Data provided |
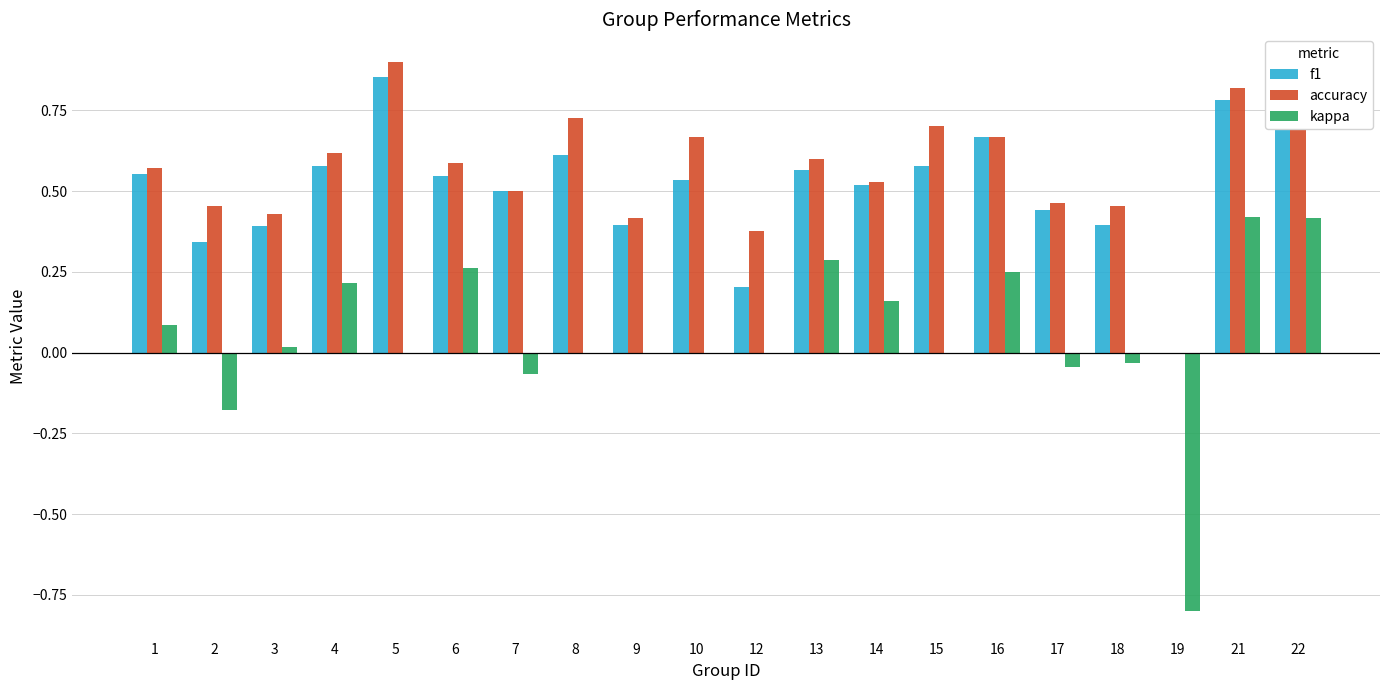

Is the value of accuracy at 15 greater than the value of f1 at 19?

Yes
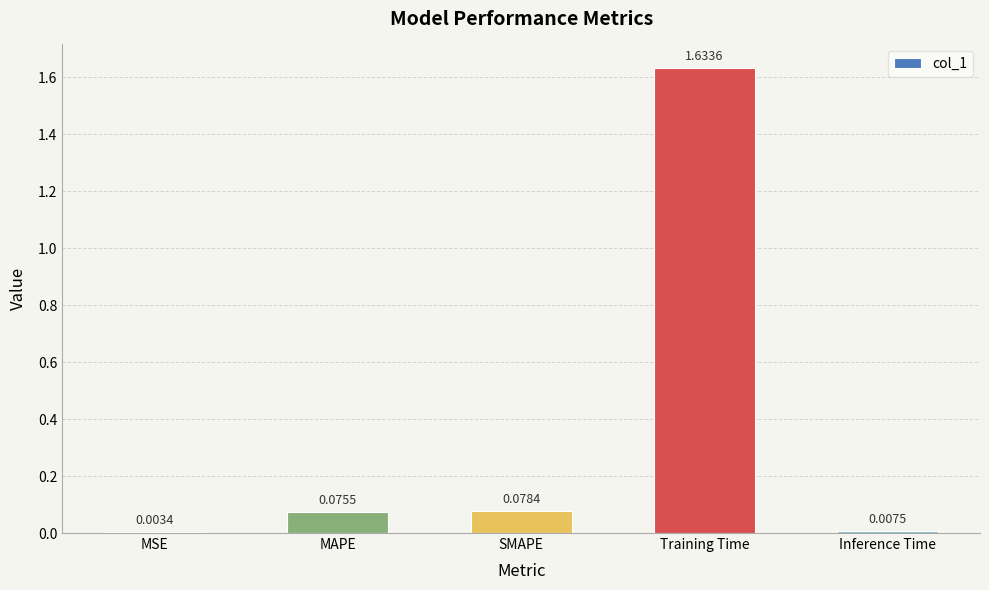

At which category does the chart reach its peak across all series?

Training Time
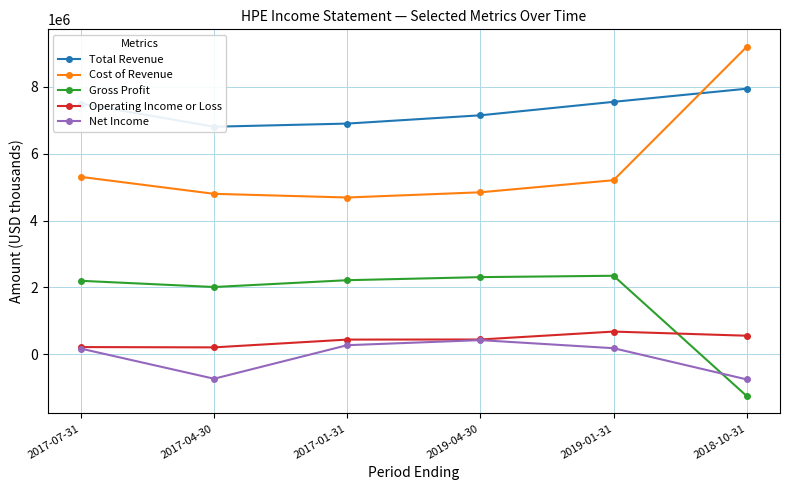

How many interior local valleys does the Cost of Revenue series have?

1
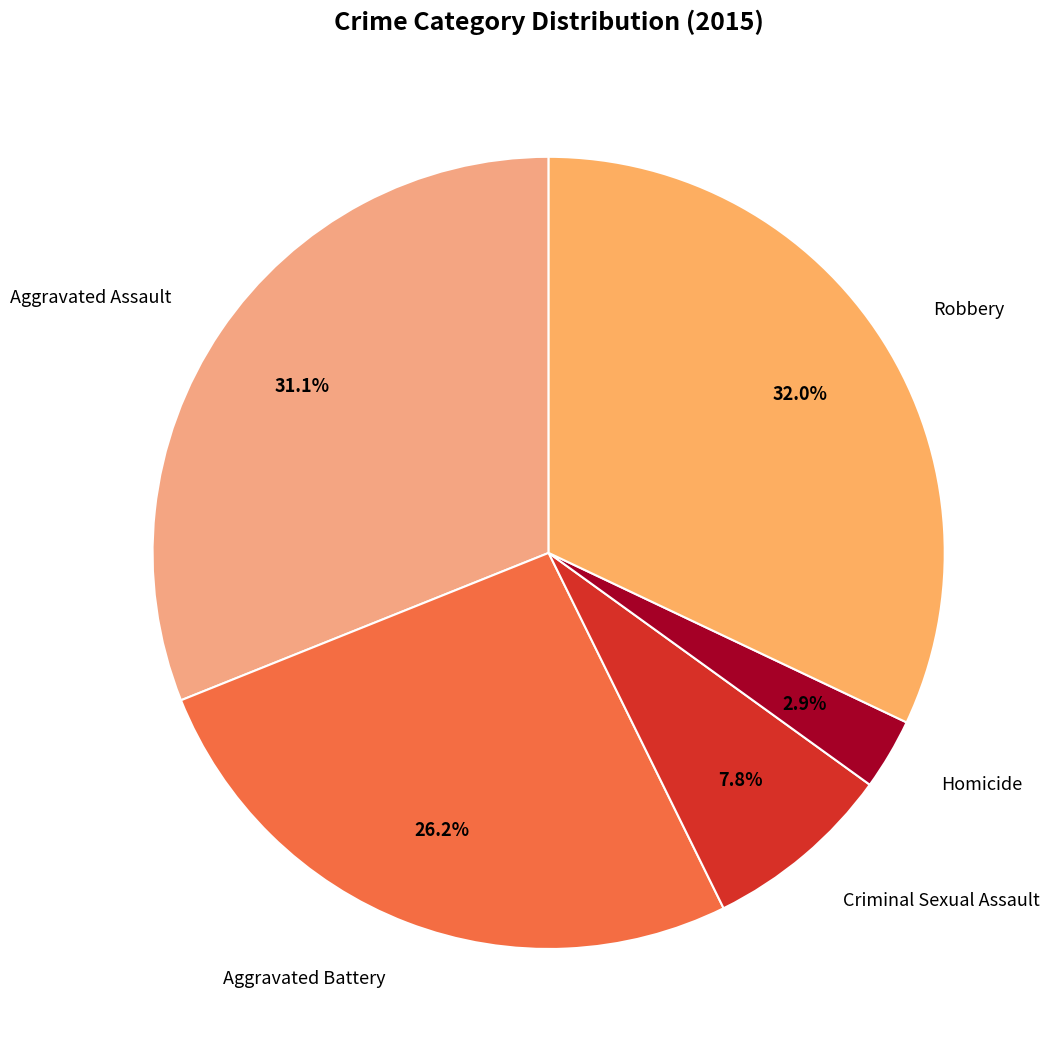

Count the number of slices in the pie.

5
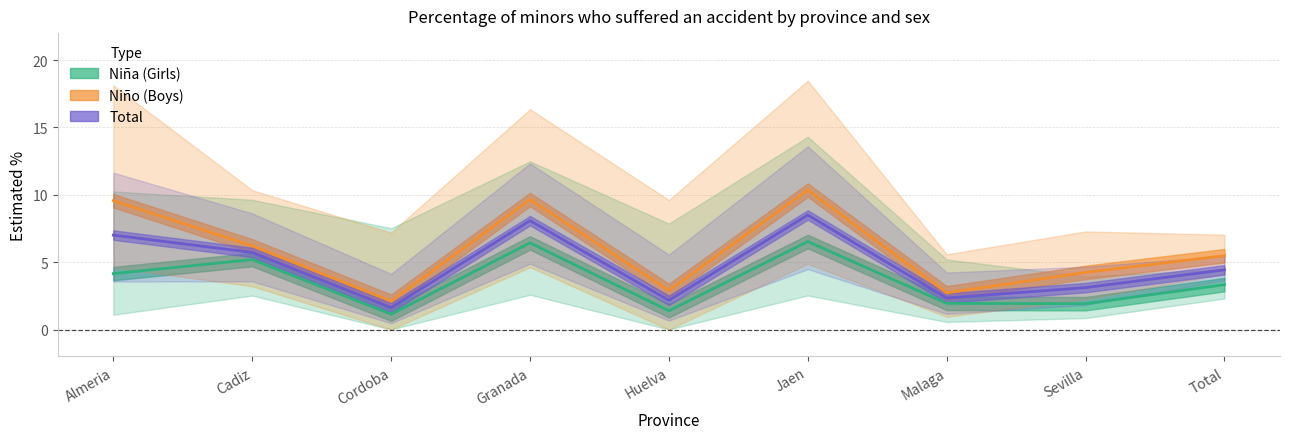

True or false: Niño (Boys) has more than 2 interior local peaks.

False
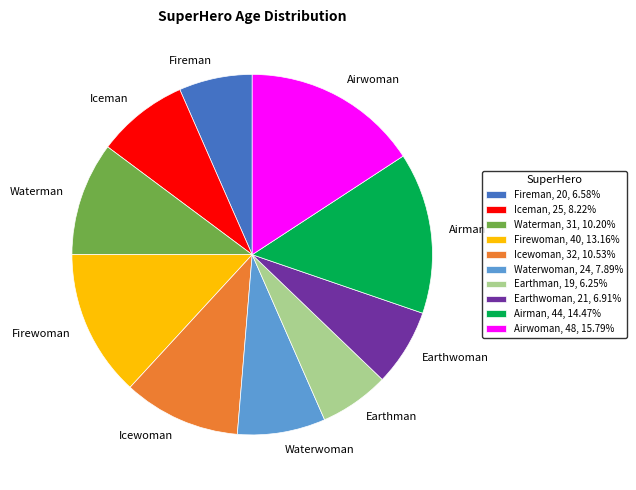

Between Airwoman and Earthwoman, which is larger?

Airwoman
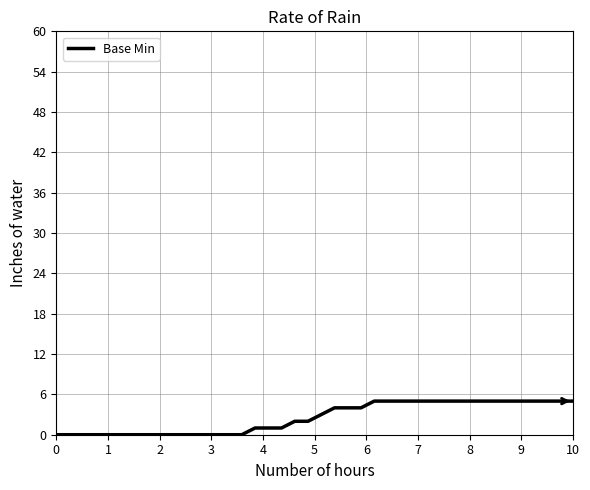

What is the difference between the maximum and minimum values?

5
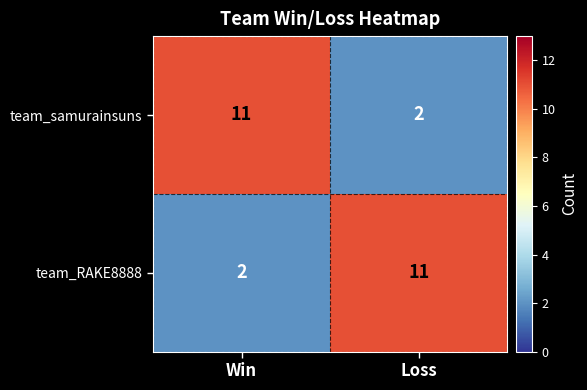

What is the difference between the maximum and minimum values in the team_RAKE8888 series?

9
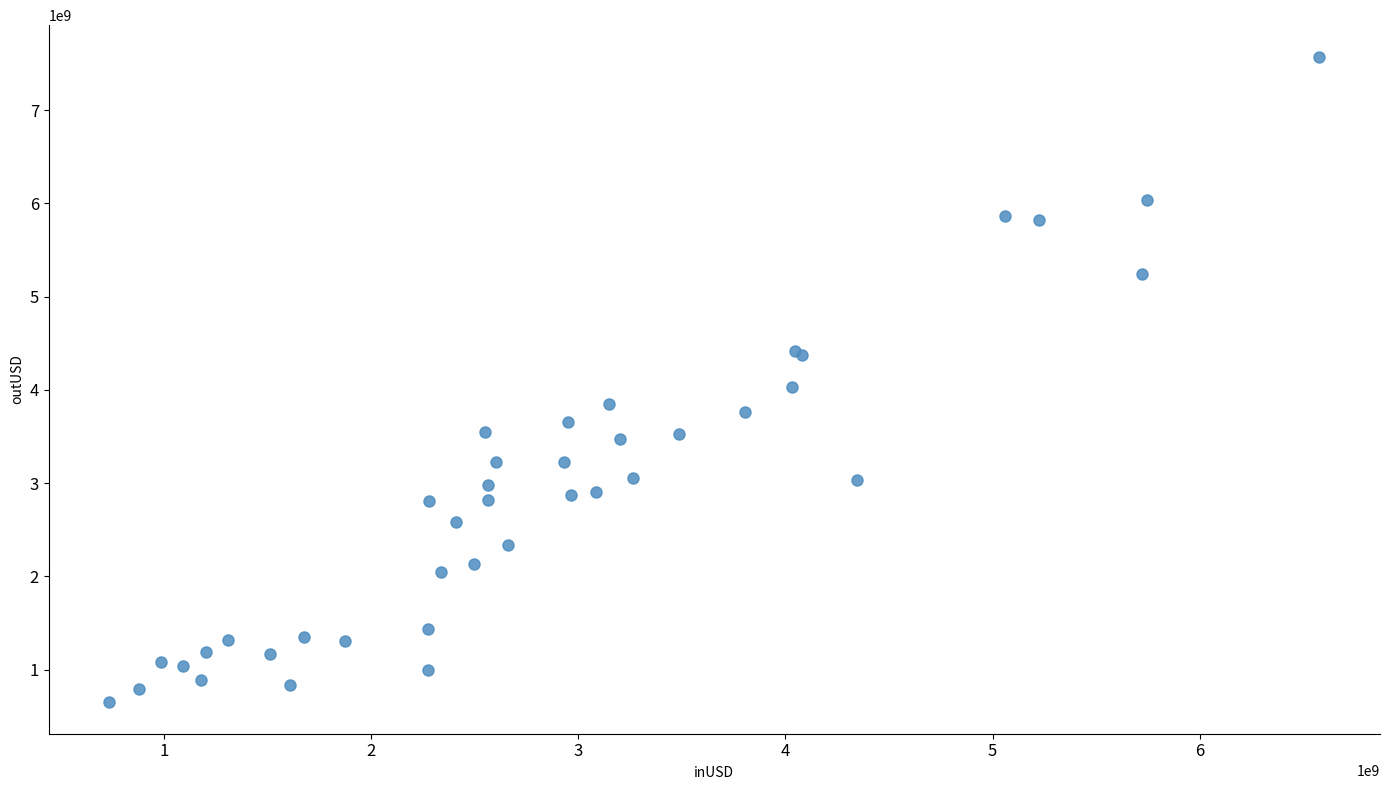

What Y value in the scatter plot is closest to 4112643191?

4026652944.4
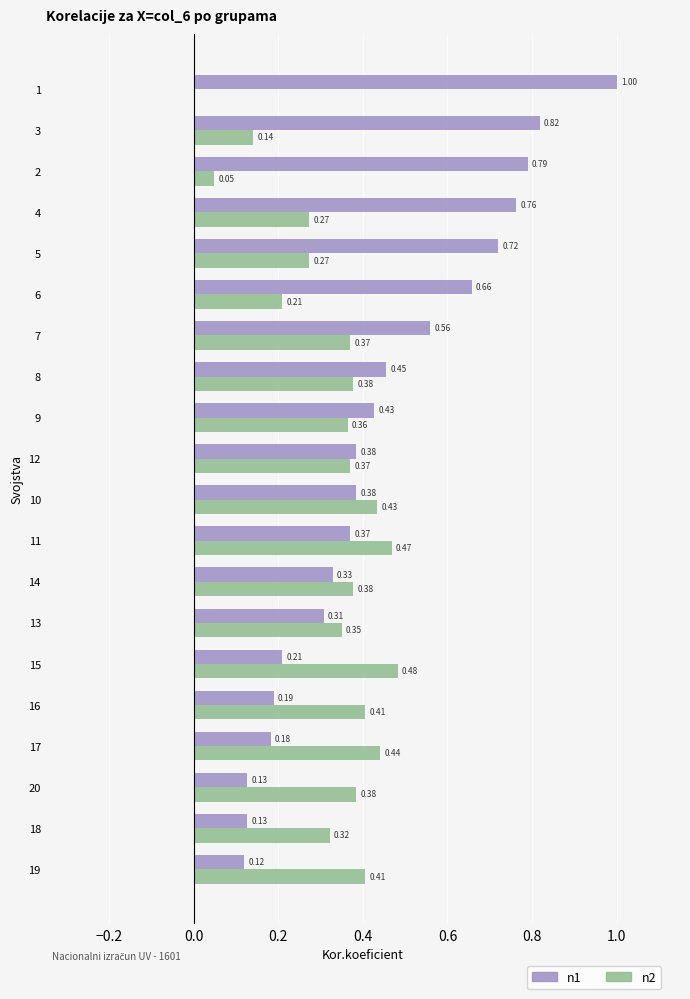

At which category is the sum across all series the highest?

4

What the task requires |
Please give every line from the one containing "At which category does" through the last of the rows as a numbered list, skipping blank lines and leaving out the pictures.

Task solution |
1. At which category does the chart reach its peak across all series?
2. Training Time
3. How many interior local valleys does the Cost of Revenue series have?
4. 1
5. Count the number of slices in the pie.
6. 5
7. True or false: Niño (Boys) has more than 2 interior local peaks.
8. False
9. Between Airwoman and Earthwoman, which is larger?
10. Airwoman
11. What is the difference between the maximum and minimum values?
12. 5
13. What is the difference between the maximum and minimum values in the team_RAKE8888 series?
14. 9
15. What Y value in the scatter plot is closest to 4112643191?
16. 4026652944.4
17. At which category is the sum across all series the highest?
18. 4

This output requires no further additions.